Look below for the line with "8: (66, 12)", then give it again exactly, along with every line that comes after it, the final line included.

**AVAILABLE DATA**
☆ ☆ ☆ ☆ ☆ ☆ ☆
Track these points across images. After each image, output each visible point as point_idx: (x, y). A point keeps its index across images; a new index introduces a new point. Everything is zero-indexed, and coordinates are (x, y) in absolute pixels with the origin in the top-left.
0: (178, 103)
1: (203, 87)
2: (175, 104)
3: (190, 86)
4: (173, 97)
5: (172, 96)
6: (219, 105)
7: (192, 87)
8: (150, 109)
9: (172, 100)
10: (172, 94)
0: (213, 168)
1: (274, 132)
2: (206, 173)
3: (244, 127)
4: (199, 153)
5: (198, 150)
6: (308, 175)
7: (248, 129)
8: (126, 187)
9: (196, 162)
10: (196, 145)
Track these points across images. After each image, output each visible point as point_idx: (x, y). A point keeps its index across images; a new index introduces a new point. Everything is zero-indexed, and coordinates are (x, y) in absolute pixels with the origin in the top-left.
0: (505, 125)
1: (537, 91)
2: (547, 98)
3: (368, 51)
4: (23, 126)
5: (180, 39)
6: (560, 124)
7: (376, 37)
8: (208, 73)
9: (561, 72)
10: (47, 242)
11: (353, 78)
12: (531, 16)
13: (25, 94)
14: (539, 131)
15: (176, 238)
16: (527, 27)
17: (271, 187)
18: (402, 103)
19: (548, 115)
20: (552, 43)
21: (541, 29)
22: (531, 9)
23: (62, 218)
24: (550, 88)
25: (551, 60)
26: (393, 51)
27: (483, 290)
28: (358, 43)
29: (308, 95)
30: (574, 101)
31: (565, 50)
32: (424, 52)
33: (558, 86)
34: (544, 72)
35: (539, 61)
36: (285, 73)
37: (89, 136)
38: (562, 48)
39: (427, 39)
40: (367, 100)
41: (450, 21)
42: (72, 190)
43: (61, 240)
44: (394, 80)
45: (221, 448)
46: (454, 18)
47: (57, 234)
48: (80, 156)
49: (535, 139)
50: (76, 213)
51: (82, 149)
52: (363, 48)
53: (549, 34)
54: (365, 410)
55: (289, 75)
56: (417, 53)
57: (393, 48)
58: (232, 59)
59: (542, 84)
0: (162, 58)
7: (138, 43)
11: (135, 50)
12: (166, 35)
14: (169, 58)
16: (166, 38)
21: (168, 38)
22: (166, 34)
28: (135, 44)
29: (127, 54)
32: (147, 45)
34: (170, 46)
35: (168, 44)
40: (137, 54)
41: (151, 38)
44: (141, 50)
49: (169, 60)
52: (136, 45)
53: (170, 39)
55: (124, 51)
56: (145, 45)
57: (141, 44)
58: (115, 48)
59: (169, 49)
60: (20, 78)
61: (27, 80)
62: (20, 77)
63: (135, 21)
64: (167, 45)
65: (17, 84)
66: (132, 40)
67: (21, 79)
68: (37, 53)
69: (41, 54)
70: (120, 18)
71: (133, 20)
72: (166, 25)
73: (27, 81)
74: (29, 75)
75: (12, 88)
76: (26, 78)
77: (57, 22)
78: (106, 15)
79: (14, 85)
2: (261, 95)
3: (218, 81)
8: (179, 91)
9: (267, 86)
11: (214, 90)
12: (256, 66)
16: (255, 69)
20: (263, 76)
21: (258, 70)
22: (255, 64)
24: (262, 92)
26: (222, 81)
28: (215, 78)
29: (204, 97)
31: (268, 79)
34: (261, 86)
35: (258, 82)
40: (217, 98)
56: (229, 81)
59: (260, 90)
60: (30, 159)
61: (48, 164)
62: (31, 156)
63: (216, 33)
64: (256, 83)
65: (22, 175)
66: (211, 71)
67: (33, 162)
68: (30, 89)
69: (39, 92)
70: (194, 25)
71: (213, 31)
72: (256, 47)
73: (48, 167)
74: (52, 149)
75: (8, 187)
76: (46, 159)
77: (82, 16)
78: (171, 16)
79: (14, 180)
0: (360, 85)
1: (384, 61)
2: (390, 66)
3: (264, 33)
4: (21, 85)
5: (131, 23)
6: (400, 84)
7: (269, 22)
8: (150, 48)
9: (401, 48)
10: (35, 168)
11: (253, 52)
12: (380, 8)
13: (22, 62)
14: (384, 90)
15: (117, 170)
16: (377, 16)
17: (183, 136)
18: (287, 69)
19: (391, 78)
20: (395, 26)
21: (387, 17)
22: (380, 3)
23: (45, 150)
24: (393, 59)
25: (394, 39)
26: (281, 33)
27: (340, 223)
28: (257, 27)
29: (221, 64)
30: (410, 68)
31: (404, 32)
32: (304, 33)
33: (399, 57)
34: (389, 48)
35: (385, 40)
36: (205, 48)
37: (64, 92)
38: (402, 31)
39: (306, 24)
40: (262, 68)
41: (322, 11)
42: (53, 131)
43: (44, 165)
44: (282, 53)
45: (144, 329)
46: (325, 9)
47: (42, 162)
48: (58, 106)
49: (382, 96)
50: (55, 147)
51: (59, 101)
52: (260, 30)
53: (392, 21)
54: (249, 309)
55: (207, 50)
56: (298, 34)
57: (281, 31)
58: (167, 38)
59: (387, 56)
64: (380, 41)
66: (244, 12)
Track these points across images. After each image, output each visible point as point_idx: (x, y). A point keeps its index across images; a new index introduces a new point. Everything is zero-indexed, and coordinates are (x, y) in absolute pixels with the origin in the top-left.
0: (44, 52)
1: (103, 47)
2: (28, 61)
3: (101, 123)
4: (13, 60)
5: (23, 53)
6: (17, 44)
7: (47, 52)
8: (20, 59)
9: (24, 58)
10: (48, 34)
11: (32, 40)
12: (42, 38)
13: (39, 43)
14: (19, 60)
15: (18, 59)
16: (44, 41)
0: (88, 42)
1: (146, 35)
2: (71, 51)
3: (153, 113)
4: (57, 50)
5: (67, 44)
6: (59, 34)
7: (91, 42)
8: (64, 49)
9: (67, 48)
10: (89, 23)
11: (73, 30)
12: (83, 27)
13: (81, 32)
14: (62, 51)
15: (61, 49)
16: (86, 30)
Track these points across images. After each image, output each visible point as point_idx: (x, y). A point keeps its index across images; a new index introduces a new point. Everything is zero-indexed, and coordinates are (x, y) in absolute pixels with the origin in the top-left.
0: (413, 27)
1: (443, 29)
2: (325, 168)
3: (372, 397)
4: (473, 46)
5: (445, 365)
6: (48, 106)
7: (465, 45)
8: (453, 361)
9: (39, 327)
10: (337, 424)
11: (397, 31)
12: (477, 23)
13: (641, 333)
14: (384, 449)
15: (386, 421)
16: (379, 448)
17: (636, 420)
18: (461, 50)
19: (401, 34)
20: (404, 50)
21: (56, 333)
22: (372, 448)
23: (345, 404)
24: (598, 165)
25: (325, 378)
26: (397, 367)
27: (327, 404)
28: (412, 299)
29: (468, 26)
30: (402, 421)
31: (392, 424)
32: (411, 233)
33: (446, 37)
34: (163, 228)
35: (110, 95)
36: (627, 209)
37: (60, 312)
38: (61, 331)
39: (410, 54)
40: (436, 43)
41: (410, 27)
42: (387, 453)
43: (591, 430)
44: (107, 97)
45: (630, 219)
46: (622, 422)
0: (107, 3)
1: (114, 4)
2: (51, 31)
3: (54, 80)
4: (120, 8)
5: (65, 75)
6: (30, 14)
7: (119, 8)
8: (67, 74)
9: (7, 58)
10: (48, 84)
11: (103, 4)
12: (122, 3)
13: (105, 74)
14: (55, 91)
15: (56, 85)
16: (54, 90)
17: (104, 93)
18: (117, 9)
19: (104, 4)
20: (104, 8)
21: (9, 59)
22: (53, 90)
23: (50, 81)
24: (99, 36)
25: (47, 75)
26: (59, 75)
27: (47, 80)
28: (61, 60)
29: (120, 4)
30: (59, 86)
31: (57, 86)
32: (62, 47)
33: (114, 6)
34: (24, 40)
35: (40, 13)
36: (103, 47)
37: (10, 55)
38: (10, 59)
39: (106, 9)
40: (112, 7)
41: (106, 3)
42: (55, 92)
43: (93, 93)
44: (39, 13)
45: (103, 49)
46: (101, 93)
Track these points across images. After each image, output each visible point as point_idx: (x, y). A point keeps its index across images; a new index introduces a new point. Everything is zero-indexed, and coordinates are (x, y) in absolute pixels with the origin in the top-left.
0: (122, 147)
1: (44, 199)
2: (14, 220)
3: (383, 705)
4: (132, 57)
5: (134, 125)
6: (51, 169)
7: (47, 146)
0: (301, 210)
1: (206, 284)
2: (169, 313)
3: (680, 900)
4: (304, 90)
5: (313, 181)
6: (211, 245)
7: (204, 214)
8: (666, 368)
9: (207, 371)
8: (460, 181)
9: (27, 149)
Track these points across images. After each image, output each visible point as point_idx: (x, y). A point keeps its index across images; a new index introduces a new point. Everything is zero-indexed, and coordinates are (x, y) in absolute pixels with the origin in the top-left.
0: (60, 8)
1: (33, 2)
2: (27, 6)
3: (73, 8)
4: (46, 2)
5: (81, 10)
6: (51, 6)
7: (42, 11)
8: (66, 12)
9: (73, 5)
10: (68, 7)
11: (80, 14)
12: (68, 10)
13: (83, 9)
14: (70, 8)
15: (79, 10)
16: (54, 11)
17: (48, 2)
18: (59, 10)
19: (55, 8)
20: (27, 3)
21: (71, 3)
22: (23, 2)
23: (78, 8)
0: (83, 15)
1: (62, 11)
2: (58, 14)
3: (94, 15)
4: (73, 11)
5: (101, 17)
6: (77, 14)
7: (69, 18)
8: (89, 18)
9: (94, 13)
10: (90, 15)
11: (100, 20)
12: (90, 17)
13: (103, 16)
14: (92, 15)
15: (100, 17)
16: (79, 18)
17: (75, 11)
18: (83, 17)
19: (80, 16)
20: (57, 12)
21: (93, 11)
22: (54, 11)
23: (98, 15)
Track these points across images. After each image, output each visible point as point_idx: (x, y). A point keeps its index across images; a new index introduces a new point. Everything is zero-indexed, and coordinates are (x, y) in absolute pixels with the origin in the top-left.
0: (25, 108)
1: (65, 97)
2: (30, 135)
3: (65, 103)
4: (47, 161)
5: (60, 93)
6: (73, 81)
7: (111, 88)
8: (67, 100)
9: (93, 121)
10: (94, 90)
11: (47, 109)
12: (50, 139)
☆ ☆ ☆ ☆ ☆ ☆ ☆
**EXPECTED ANSWER**
8: (66, 12)
9: (73, 5)
10: (68, 7)
11: (80, 14)
12: (68, 10)
13: (83, 9)
14: (70, 8)
15: (79, 10)
16: (54, 11)
17: (48, 2)
18: (59, 10)
19: (55, 8)
20: (27, 3)
21: (71, 3)
22: (23, 2)
23: (78, 8)
0: (83, 15)
1: (62, 11)
2: (58, 14)
3: (94, 15)
4: (73, 11)
5: (101, 17)
6: (77, 14)
7: (69, 18)
8: (89, 18)
9: (94, 13)
10: (90, 15)
11: (100, 20)
12: (90, 17)
13: (103, 16)
14: (92, 15)
15: (100, 17)
16: (79, 18)
17: (75, 11)
18: (83, 17)
19: (80, 16)
20: (57, 12)
21: (93, 11)
22: (54, 11)
23: (98, 15)
Track these points across images. After each image, output each visible point as point_idx: (x, y). A point keeps its index across images; a new index introduces a new point. Everything is zero-indexed, and coordinates are (x, y) in absolute pixels with the origin in the top-left.
0: (25, 108)
1: (65, 97)
2: (30, 135)
3: (65, 103)
4: (47, 161)
5: (60, 93)
6: (73, 81)
7: (111, 88)
8: (67, 100)
9: (93, 121)
10: (94, 90)
11: (47, 109)
12: (50, 139)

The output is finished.